2011. Dedicated to my little sister Rose.
I had a little sister growing up.
Daughter of family friends but there was no difference in the sibling fights & love.
Her dad stepped out of the picture so my once shy little sister got back at him by being an easy fuck
getting her ass tossed up
And I remain so hesitant to call her a slut
But it is what it is
It plays with my head a little bit
Because back when we were little kids
She was so annoying & meek
Clenching tightly to her mom’s hand walking down Nicollet
Helping at the Farmers’ Market that week
I hit her up on her facebook page
Message her to think of pregnancy & Aids
Now she dates a man twice her age
But her mindset is lower than her own age
I tell her to please behave
I can’t handle seeing another sibling in the grave
But she gets pissed & won’t respond.
Anybody else I’d just move on
and hand it off to God
and not look back at them
But I don’t want my little sister gone
because of her dad – her trying to get back at him.
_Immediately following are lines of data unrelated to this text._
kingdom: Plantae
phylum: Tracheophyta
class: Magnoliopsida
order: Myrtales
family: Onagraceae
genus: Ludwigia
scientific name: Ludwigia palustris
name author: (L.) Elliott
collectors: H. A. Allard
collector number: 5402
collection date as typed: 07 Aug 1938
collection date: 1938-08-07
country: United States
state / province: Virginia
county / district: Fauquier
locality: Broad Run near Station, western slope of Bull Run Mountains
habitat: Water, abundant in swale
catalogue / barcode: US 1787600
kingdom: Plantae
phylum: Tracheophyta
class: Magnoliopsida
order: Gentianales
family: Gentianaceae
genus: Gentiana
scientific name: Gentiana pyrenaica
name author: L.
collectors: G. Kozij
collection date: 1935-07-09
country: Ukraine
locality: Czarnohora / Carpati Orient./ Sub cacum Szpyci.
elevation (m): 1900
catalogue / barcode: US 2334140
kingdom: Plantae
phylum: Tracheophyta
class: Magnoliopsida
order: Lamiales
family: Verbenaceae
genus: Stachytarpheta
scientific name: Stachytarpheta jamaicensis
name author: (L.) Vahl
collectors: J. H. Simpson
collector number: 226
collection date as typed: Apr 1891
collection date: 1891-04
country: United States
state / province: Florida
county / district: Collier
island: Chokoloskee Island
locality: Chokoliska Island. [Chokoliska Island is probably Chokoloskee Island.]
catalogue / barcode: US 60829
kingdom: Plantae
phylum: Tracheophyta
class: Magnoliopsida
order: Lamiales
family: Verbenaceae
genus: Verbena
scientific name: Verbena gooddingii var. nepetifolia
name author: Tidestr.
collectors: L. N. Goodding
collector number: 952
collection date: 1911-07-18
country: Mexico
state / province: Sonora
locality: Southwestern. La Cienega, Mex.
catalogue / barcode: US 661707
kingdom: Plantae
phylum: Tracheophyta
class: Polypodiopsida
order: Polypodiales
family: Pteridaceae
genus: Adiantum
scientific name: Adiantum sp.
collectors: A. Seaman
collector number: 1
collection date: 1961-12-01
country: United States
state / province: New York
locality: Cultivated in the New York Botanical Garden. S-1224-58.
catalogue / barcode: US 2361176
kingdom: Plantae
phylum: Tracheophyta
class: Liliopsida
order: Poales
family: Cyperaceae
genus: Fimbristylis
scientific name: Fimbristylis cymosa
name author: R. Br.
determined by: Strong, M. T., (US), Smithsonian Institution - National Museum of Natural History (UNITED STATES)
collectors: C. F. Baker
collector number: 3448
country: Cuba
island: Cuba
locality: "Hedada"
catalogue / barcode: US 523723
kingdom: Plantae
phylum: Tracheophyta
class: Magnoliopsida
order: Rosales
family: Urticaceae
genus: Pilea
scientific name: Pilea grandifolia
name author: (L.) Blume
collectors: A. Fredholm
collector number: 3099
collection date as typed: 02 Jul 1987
Look, I held in a lot of anger & rage
Attempted to drug up & drink away the pain
but it didn’t bring back Gabe
Just left me in a black cloud drowning in self-toxic loathing rain.
Gave Andy my life when he already took my brother’s.
It’s fucked up my mind & so many years I’ve suffered
It’s taken me too long to discover
Substance abuse doesn’t bring me any comfort
but it’s not successful at getting back at him.
Listen little sis, nothing gets back at them.
As much as you wanna change what happened
or make them see what they put you through
you only put more through of you than they ever cared to.